Millions were thinking politically and standing in defense of the democracy, no matter how weak or bourgeois it was. These millions were workers of different political leanings, but all becoming more militant under the pressure of events. It was an opportunity to turn a defensive action against the counterrevolution into an offensive action that might defeat not only the reactionary putsch, but also to build a force that could carry out a successful revolution against the capitalist system itself.

The Kapp regime lasted until only March 18th (less than five days) before the general strike forced them to admit defeat and flee. But workers in many parts of the country, needing better pay and work conditions, yet also wanting at least some control over their workplaces and larger lives, refused to stop the strike. In the Ruhr Valley, where coal and iron miners and industrial laborers were the majority, detachments of armed workers in the Ruhr Red Army held out for weeks. With a combination of political maneuvering by the SPD and military violence by the Free Corps, the forces of the ruling class managed to slowly bring the uprising to an end. While another upsurge occurred in 1923 before the Revolution died out, the massive general strike that stopped the Kapp dictatorship from holding on to power in 1920 marked a high point in worker mobilization and was perhaps the best opportunity for the working class to actually seize power during the German Revolution. With that defeat, the rise of Nazism followed.


Lessons for Today
Despite the failure of the German Revolution and the tragic consequences of that failure, we can take lessons from the working-class response to the Kapp Putsch. The first is that the mass general strike is a powerful weapon that working people can use against the bosses and their governments. Since workers do the work that keeps the system running, when workers stop work, the system grinds to a halt. The German workers understood that their interests as workers were in conflict with the interests of the ruling class of capitalist bosses. The German working class knew that the Kapp Putsch was an attempt by the ruling class to destroy the democracy that the workers themselves had brought into being only one year earlier. They also knew that by withholding their labor, they possessed the most powerful force in their society, and that using it could defeat even seemingly powerful enemies.

In the U.S. today, the working class is disorganized and politically inexperienced. We are under attack from an authoritarian leader and his powerful supporters, who are destroying gains that working people have won through previous struggles over many decades. We are facing an authoritarian leader and his powerful supporters who are working directly to dismantle what little democracy we ever had.

But despite all those weaknesses, we too have the power to stop them. When we organize, withhold our labor, and decide to struggle for power, the working class can be the most powerful force against reactionary aggression. Among other examples, the German working class of 1920 demonstrated that a general strike, organized and carried out for political purposes, can bring even powerful ruling classes and their generals to their knees. Their actions in 1920 stopped a military government from crushing their gains and creating a dictatorship.
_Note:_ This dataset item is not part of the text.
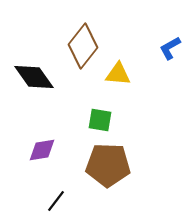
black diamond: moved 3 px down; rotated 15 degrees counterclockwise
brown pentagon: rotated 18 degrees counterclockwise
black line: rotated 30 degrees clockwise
On March 14, we remember the organized, collective action of the German workers in 1920. They are a reminder that we can’t wait for anyone to protect us from our enemies or save us. We can and must do so ourselves. The German working class in March 1920 provides us with a shining example of how we can do so.

Strikers march against the Kapp Putsch, March 1920.

Strikers who joined the Ruhr Red Army distribute arms in March 1920 in anticipation of conflict with Free Korps troops.